MENA Newswire, SAN FRANCISCO: Microsoft on Jan. 26 introduced Maia 200, the second generation of its in-house artificial intelligence accelerator, built to run AI models in production across Azure data centres. The company said Maia 200 is designed for inference, the stage where trained models generate responses to live requests, and will be used to support a range of Microsoft AI services.

Maia 200 is manufactured on TSMC’s 3-nanometer process and includes more than 140 billion transistors, Microsoft said. The chip pairs compute with a new memory system that includes 216 gigabytes of HBM3e high-bandwidth memory and about 272 megabytes of on-chip SRAM, aimed at sustaining large-scale token generation and other inference-heavy workloads.
Microsoft said Maia 200 delivers more than 10 petaflops of performance at 4-bit precision and about 5 petaflops at 8-bit precision, formats commonly used to run modern generative AI efficiently. The company also said the system is designed around a 750-watt power envelope and is built with scalable networking so chips can be linked for larger deployments.
The company said the new hardware has begun coming online in an Azure U.S. Central data centre in Iowa, with an additional location planned in Arizona. Microsoft described Maia 200 as its most efficient inference system deployed to date, reporting a 30% improvement in performance per dollar compared with its existing inference systems.
AI inference focus and Azure deployment
Microsoft said Maia 200 is intended to support AI products and services that rely on high-volume, low-latency model execution, including workloads running in Azure and Microsoft’s own applications. The company said it has designed the chip and the surrounding system as part of an end-to-end infrastructure approach that includes silicon, servers, networking and software for deploying AI models at scale.
Alongside the chip, Microsoft announced early access to a Maia software development kit for developers and researchers working on model optimization. The company said the tooling is aimed at helping teams compile and tune models for Maia-based systems, and is structured to fit into common AI development workflows used for deploying inference in the cloud.

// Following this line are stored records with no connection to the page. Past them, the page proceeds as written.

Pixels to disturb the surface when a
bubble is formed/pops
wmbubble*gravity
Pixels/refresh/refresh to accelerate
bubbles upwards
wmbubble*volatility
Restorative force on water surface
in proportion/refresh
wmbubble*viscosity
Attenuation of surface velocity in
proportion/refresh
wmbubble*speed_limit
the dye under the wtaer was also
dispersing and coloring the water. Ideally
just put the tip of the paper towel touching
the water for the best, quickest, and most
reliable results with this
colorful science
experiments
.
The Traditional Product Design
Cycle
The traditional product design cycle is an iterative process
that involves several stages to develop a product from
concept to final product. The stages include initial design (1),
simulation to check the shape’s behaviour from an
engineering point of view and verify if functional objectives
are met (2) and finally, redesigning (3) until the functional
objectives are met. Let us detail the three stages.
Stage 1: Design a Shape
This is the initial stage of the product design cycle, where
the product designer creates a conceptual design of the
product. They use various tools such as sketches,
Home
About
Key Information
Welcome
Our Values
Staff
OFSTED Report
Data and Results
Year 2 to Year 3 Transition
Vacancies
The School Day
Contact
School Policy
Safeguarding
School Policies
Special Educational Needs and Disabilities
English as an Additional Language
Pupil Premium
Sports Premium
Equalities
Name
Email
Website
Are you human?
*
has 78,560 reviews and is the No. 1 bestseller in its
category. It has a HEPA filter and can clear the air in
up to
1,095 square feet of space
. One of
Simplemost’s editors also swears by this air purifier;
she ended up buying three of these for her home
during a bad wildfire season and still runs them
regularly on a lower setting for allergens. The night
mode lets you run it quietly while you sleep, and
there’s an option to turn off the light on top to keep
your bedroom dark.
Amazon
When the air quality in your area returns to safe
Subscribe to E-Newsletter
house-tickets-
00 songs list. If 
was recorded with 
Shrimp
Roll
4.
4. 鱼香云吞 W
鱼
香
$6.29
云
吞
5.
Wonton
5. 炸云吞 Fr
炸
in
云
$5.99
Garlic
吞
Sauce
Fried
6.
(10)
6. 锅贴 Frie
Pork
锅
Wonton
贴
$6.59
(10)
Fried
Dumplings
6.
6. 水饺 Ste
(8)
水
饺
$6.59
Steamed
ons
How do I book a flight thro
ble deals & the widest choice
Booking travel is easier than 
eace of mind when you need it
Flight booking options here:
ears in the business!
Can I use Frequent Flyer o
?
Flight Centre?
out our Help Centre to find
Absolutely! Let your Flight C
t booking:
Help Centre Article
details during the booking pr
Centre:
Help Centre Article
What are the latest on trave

Performance claims and model support
Microsoft said Maia 200 is built to run large language models and advanced reasoning systems, and that it will be used for internal and hosted model deployments in Azure. The company has positioned the chip as a production inference accelerator, distinguishing it from training-focused systems that are typically used to build models before deployment.
Microsoft has accelerated custom silicon work as demand has grown for compute to serve generative AI applications, where costs and availability of accelerators can affect how quickly services scale. Maia 200 follows Maia 100, which Microsoft introduced in 2023, and represents the company’s latest iteration of its dedicated AI accelerator line for datacenter inference.